The recovery pattern

The six failure modes are diagnostic. The recovery is a sequence.

Weeks one and two are the diagnostic. Weeks three and four rebuild the outcome tree and the portfolio kanban. Weeks five to eight install the cadence: weekly decision forum with the sponsor, fortnightly program increment review, monthly portfolio review with the funding committee. Weeks nine to twelve stabilize the metrics — throughput, lead time, escaped defects, dependency aging — until the program can predict its own delivery within a sprint of tolerance.

None of this is novel. PMI has been writing about it for decades. AXELOS codified it in MSP. Scaled Agile, LeSS and Disciplined Agile all have their variants. What matters is not the framework. What matters is that the operating model is visible, enforceable, and owned by people with enough time and authority to run it.

Where defense programs differ

Defense IT programs carry two additional constraints that civilian programs do not. First, classification boundaries fragment the team — contributors cannot always see each other's code, documents, or tickets. Second, the political timeline is not the engineering timeline, and ministerial commitments become dates that precede feasibility studies. Both constraints are survivable if you accept them as input rather than fight them as bugs.
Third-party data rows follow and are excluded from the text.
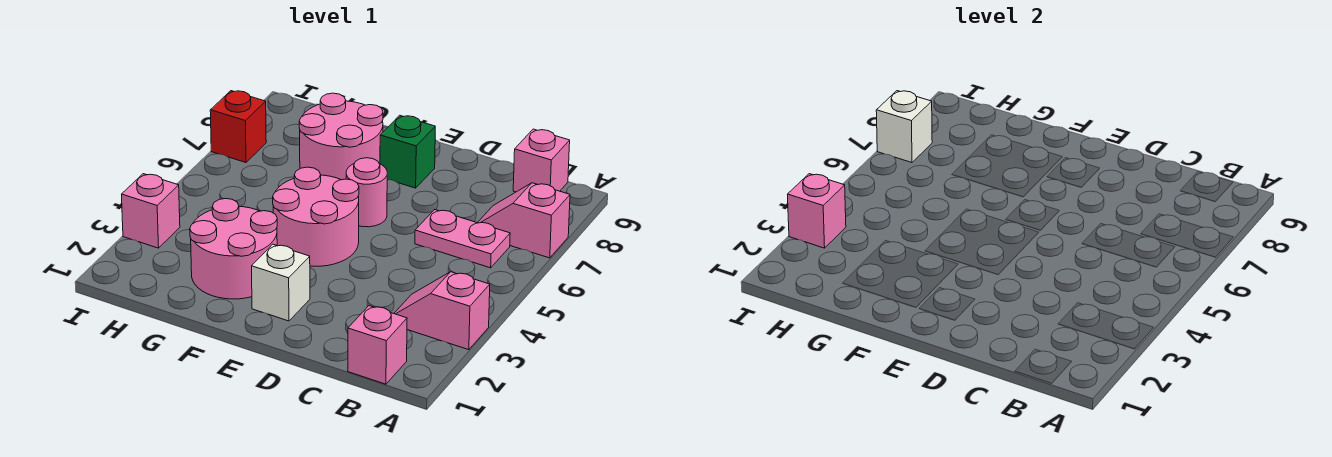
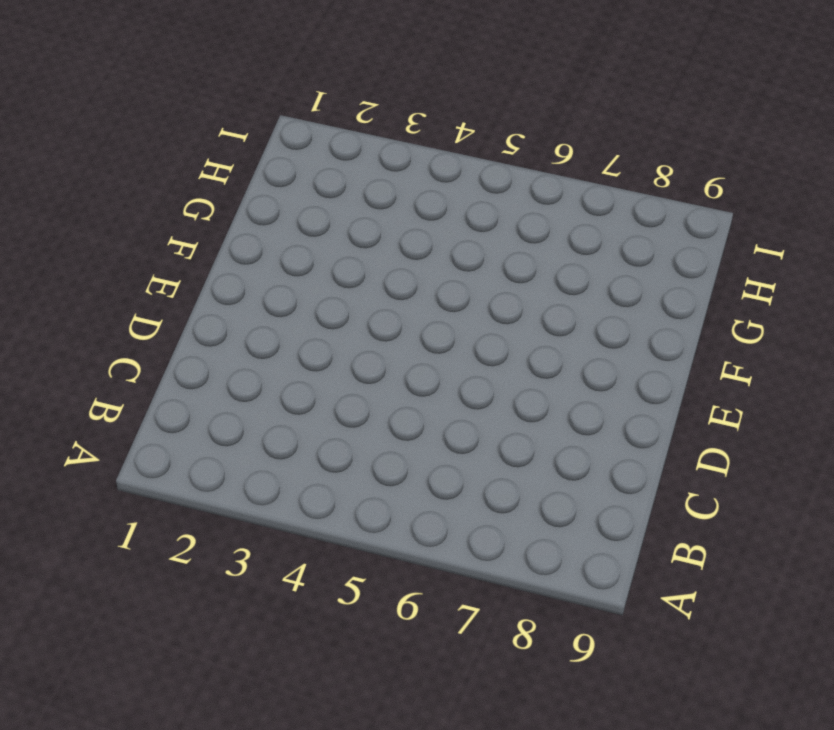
none -> pink slope A3:B3 level 1 top A
none -> pink slope A7:B7 level 1 top A
none -> pink brick B1 level 1

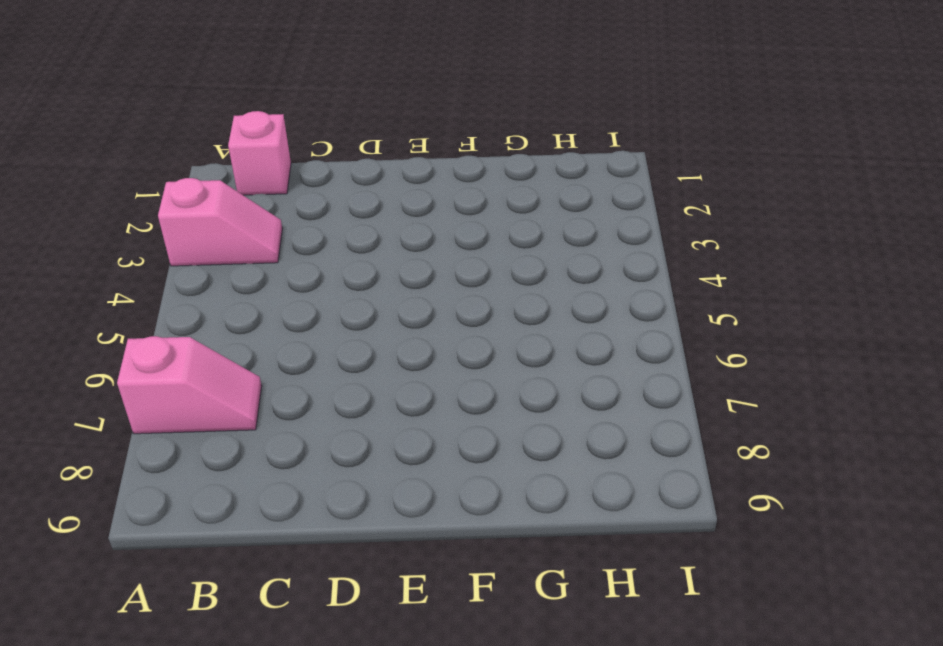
none -> pink plate B6:C6 level 1
none -> pink brick B9 level 1
none -> white brick E2 level 1

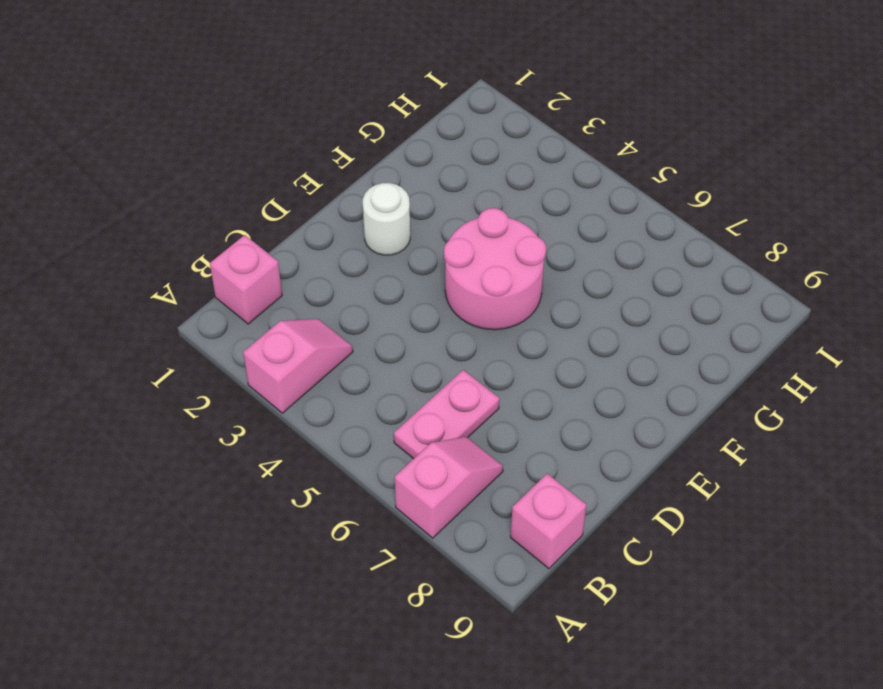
white round brick E2 level 1 -> white brick E2 level 1
none -> pink round brick E6 level 1
none -> green brick E8 level 1
none -> pink round brick F2:G3 level 1

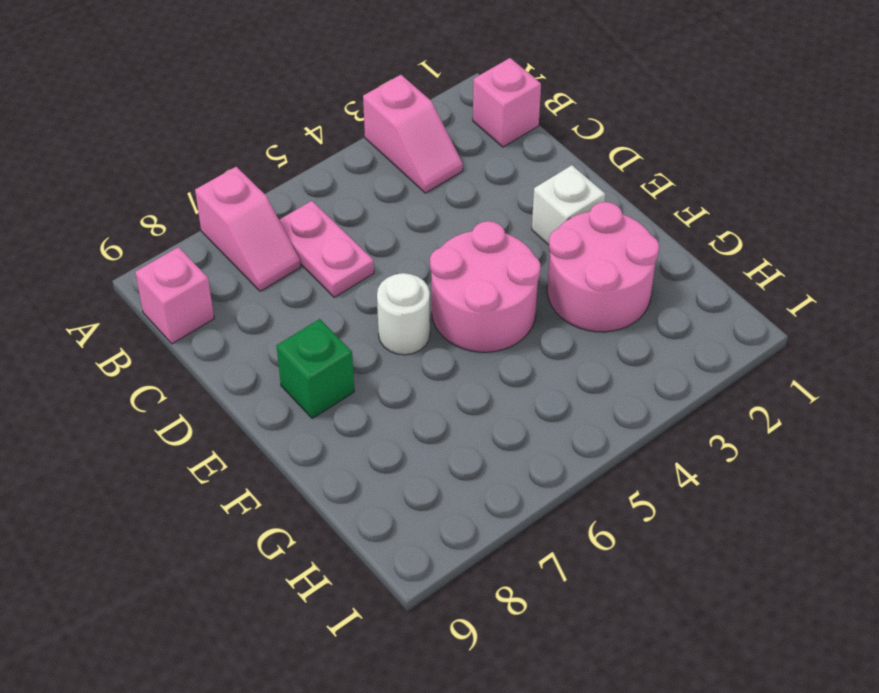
white round brick E6 level 1 -> pink round brick E6 level 1
none -> pink round brick F7:G8 level 1
none -> pink brick I3 level 1
none -> red brick I7 level 1

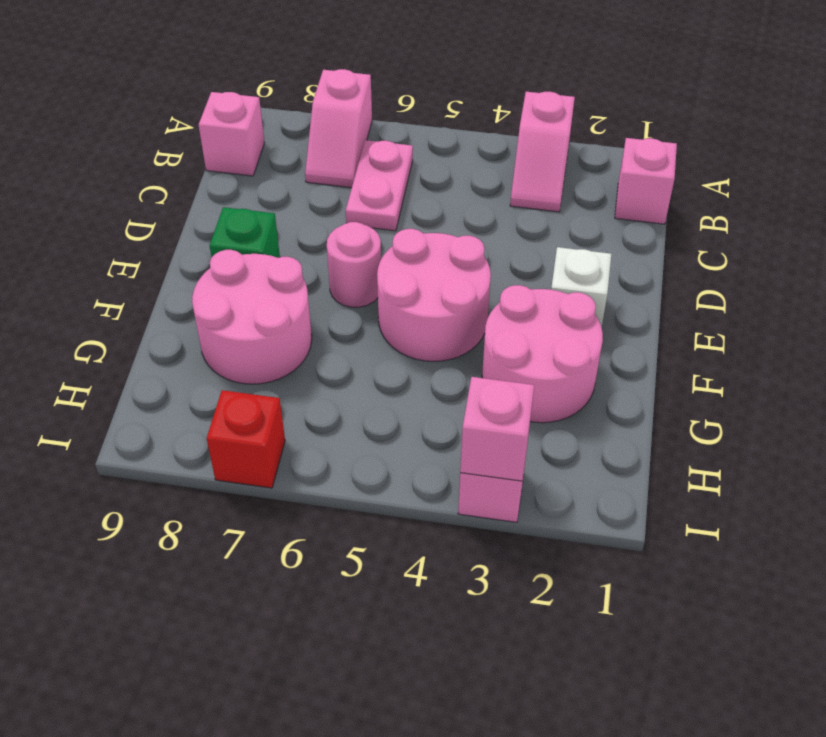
none -> white brick I7 level 2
For classification, I front-load the boundary analysis: which artifacts cross which boundary, under which approval, with which crypto. Teams then design around the boundaries instead of hitting them at integration. For the political timeline, I negotiate a staged commitment — initial operating capability first, full operating capability later — and I protect the IOC scope aggressively. The ministerial date lands on a real, if narrower, capability. Full scope arrives when engineering says it does.
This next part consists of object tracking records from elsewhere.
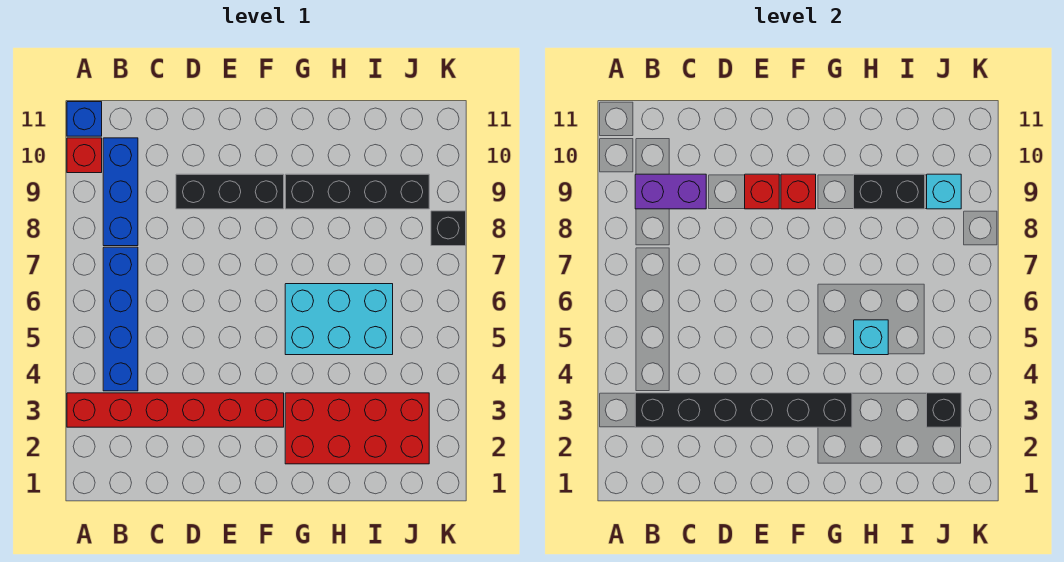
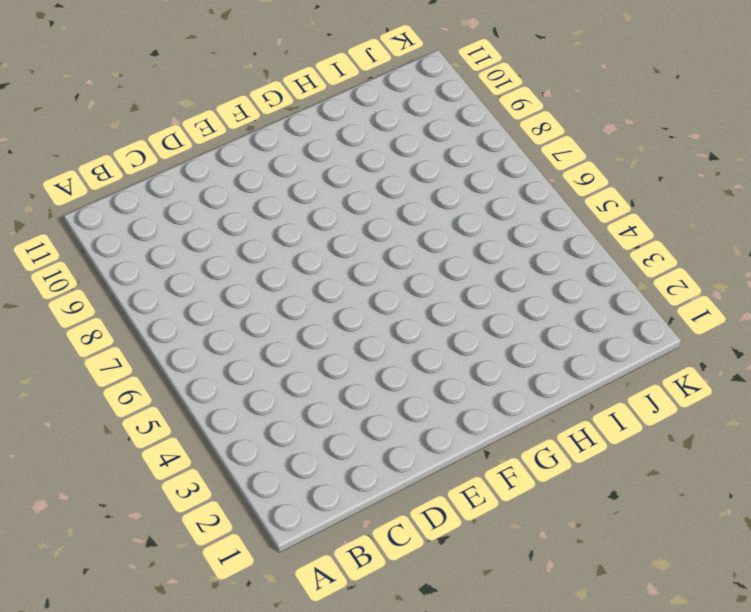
none -> red brick A3:F3 level 1
none -> red brick A10 level 1
none -> blue brick A11 level 1

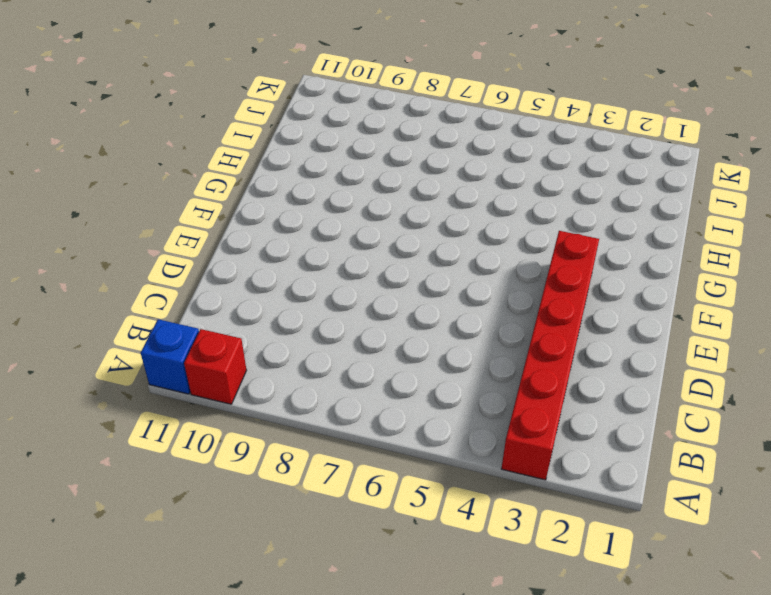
none -> blue brick B4:B7 level 1
none -> blue brick B8:B10 level 1
none -> black brick D9:F9 level 1

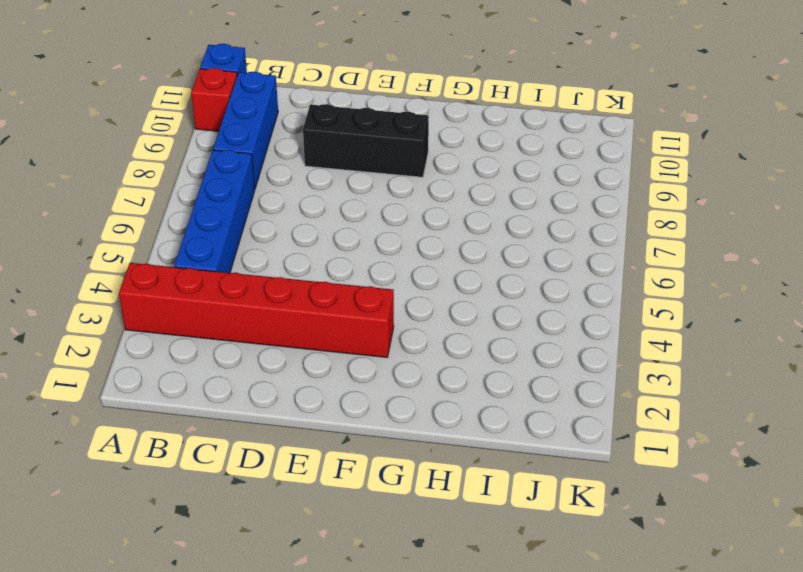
none -> red brick G2:J3 level 1
none -> cyan brick G5:I6 level 1
none -> black brick G9:J9 level 1

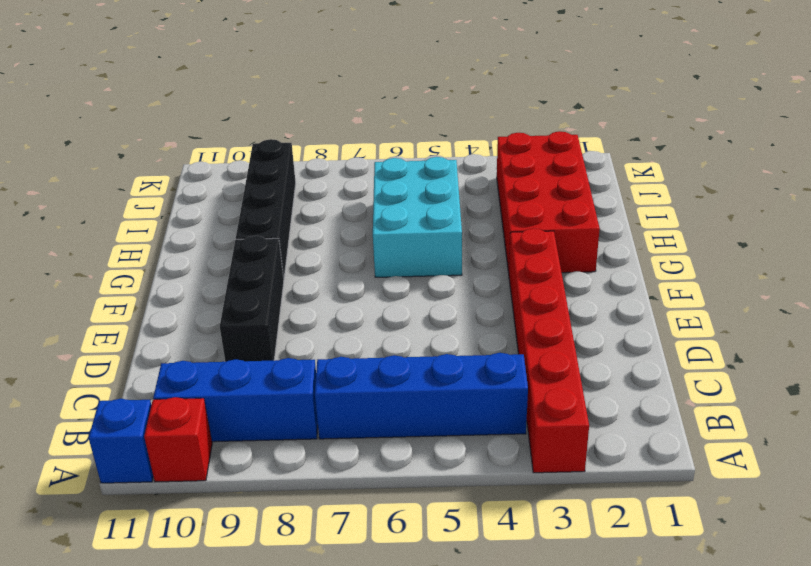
none -> black brick K8 level 1
none -> black brick B3:G3 level 2
none -> purple brick B9:C9 level 2

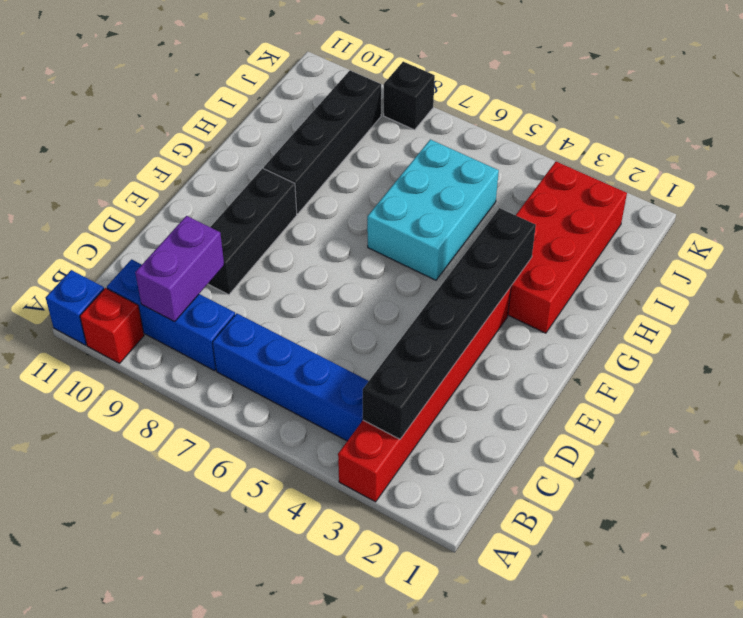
none -> red brick E9 level 2
none -> red brick F9 level 2
none -> cyan brick H5 level 2

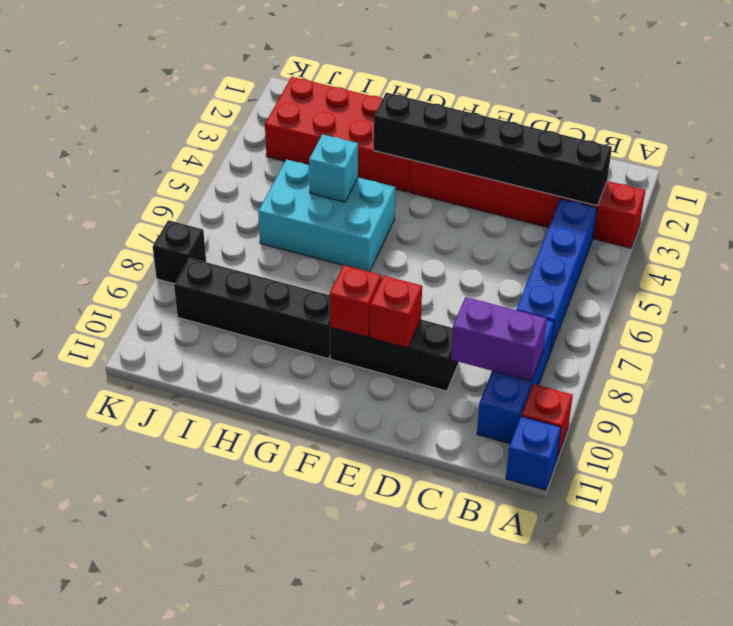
none -> black brick H9:I9 level 2
none -> black brick J3 level 2
none -> cyan brick J9 level 2

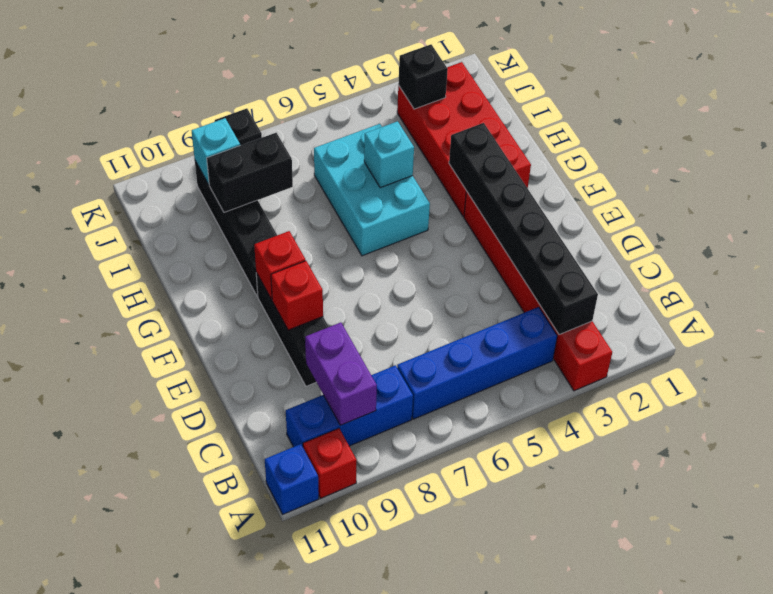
black brick I8:I9 level 2 -> black brick H9:I9 level 2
I have written more about this pattern in the defense delivery playbook, including the six-step HowTo I use for structuring a program from mobilization to IOC.

What I watch in the first 30 days

Throughput stability. A three-sprint rolling average of epics delivered per team. If it is moving by more than 30 percent sprint over sprint, the system is not stable.
Dependency aging. The oldest outstanding inter-team dependency. If the oldest is over six weeks, I have an exchange problem, not a technical problem.
Decision velocity. Number of sponsor decisions taken per week versus number requested. A ratio below 0.7 predicts a slip within the quarter.
WIP-to-throughput ratio. If started work exceeds three times quarterly throughput, the program has no finish line — it has a queue.
Escaped-defect trend. Not absolute defects — the trend. Rising escaped defects mean test capacity is being consumed by rework, which means future throughput is already mortgaged.

What I do not measure

Story point velocity, feature-team happiness indexes, Jira board hygiene scores. These are noise at the program level. They matter inside a squad; they lie at the steering committee.

Closing note

Rebuilding a program is not a technology problem and not a methodology problem. It is a clarity problem. Clear outcomes, clear ownership, clear cadence, clear limits on work in progress. Everything else — the tooling, the frameworks, the ceremonies — is downstream of those four. I have watched SAFe work, Scrum-of-Scrums work, MSP work, and custom hybrids work. I have also watched all of them fail. The variable is never the framework. The variable is whether the operating model is visible and enforceable, and whether someone with authority is willing to hold the line.

If you are midway through a program that has started to drift, the most useful thing you can do this week is the diagnostic, not the reorganization. Count your WIP. Count your dependencies. Count your sponsor decisions. The numbers will tell you what to do.